A key sticking point has been one of consequences: what happens if Assad doesn’t live up to his obligations under the deal? While U.S. special forces are operating on the ground, Obama has resisted threatening stepped-up U.S. military intervention for fear of getting pulled into another quagmire. The focus may shift back to demanding that Assad leave power, but Russia has resisted pressuring him to step down.
Another problem has been identifying which areas are controlled by the al-Qaeda linked group Nusra Front, now known as Jabhat Fatah Al-Sham, and which by the moderate opposition. The U.S. has accused Russia and Syria of deliberately targeting opposition groups under the guise of fighting terrorists. Russia, in turn accuses the U.S. of sheltering terrorist groups.
Deputy Russian Foreign Minister Sergei Ryabkov said the talks had not collapsed and the two sides were close to a deal. He said the focus remained on how to distinguish the “so-called moderate opposition from the terrorists.”

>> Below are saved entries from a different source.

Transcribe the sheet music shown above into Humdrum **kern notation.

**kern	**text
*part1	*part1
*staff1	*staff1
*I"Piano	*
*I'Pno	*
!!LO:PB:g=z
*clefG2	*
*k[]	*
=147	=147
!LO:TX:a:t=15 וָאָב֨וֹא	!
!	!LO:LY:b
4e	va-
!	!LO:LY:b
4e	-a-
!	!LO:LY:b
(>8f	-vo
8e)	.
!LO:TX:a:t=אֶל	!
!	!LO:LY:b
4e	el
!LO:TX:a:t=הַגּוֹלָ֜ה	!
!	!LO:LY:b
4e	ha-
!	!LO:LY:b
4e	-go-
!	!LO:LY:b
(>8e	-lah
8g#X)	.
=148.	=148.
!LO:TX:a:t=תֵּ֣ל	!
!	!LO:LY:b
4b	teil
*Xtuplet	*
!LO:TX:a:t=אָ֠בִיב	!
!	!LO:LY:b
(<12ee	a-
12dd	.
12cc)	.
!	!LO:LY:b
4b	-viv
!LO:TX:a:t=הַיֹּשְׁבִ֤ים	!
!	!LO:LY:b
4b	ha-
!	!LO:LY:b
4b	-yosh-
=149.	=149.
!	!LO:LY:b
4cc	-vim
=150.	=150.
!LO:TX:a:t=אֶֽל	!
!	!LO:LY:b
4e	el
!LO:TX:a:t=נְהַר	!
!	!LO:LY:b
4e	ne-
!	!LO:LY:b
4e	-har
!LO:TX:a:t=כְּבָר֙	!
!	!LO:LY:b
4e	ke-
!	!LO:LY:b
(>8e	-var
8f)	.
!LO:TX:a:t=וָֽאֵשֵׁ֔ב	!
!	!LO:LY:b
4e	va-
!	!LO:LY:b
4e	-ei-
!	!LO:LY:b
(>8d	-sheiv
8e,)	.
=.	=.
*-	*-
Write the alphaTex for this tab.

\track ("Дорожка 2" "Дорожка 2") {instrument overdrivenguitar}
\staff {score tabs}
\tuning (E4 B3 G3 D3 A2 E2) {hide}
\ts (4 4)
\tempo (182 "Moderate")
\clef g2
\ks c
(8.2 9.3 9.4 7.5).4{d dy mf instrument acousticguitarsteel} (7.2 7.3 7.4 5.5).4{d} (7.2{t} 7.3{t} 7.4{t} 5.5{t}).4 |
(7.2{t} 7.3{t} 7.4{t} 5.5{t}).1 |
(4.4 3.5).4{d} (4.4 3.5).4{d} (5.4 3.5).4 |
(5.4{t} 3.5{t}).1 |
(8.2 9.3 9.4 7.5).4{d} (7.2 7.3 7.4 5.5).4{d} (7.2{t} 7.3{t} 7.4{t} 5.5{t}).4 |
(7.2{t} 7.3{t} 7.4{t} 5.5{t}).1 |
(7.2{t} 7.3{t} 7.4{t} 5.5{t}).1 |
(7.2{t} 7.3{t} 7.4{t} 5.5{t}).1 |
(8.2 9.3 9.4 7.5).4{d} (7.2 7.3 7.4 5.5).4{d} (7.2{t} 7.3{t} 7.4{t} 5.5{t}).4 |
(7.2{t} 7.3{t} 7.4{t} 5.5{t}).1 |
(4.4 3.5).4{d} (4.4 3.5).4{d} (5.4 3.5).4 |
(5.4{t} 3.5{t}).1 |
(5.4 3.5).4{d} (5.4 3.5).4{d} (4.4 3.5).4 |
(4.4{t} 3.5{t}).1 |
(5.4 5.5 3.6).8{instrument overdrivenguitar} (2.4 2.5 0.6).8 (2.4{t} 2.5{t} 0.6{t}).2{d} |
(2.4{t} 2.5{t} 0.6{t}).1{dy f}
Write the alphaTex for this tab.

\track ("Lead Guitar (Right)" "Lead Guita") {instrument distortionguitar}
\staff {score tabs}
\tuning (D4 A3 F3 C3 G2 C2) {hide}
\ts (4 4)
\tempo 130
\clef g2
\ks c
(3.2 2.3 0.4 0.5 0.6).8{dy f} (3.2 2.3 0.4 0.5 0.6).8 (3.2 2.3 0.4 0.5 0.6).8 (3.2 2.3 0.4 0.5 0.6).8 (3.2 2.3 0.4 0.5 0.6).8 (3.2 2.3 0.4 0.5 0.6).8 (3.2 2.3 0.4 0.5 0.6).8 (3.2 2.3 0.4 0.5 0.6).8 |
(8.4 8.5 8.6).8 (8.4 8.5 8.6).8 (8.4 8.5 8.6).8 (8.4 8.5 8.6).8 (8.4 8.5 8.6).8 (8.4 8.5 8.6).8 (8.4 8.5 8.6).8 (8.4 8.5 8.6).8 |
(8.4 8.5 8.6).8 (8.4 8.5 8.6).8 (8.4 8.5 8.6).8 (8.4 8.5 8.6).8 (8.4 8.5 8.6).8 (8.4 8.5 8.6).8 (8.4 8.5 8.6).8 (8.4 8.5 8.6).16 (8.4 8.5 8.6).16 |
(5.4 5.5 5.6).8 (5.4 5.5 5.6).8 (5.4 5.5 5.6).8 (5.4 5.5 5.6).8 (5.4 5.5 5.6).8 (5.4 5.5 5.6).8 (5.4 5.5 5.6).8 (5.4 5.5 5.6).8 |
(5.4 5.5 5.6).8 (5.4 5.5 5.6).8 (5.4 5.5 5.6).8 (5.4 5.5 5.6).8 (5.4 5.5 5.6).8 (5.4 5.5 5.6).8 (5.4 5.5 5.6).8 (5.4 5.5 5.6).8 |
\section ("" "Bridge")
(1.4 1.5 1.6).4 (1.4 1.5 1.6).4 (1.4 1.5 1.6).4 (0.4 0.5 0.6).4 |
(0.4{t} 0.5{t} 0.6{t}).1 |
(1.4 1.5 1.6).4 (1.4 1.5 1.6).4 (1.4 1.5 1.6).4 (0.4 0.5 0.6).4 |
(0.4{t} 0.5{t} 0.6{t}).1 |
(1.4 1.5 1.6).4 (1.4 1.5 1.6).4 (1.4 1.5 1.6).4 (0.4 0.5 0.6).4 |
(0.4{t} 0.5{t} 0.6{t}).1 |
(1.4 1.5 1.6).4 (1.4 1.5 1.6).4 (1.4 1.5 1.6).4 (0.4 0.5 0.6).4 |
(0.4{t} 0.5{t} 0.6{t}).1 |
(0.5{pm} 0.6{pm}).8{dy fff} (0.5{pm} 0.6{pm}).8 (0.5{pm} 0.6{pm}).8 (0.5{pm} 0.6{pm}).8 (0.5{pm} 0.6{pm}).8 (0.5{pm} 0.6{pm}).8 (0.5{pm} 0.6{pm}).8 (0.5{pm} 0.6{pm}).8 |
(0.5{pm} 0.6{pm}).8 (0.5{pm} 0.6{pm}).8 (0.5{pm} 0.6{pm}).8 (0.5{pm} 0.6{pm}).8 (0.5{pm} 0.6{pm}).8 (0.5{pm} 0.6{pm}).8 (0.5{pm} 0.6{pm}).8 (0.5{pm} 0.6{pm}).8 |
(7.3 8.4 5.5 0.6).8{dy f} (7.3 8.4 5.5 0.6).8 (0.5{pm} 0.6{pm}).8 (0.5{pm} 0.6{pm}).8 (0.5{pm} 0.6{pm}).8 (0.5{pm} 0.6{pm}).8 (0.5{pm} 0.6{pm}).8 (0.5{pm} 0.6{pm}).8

“Until we lay the last brick in a building, we can’t say that the results are achieved,” Ryabkov said.
Syria’s crisis has become more urgent because even as U.S.-Russia talks continue the country is becoming more militarized, Staffan de Mistura, the United Nations Envoy for Syria, said on Sept. 1. in Geneva.
“We will not have a solution to this conflict unless there is a genuine political process,” de Mistura said. “You can take over a city -- we already said it, you can actually destroy a city, empty a city -- but then, what is the next step?"
The civil war began with Assad’s crackdown on protesters demanding greater freedom during the Arab Spring of 2011. It has since evolved into a complex proxy war, with Assad getting support from Russia and Iran, while the U.S., Saudi Arabia and other Persian Gulf states back those who seek to oust him.
Capitalizing on the chaos, Islamic State controls large swathes of the country, while Jabhat Fatah Al-Sham has emerged, sometimes mingling with or fighting side-by-side with more moderate rebels who could potentially feature in a political transition.
Complicating matters further, Kurdish groups have carved out control in north Syria, drawing in Turkish troops who crossed the border ostensibly to fight Islamic State but also to counter their spread.
“Our hope is never to see a belt of terrorism, a corridor of terrorism emerging in or around our region,” Turkish President Recep Tayyip Erdogan said during a meeting with Obama in Hangzhou on Sunday. “In order for that to be eliminated, Turkey will forge a very close cooperation and a solidarity with the coalition forces.”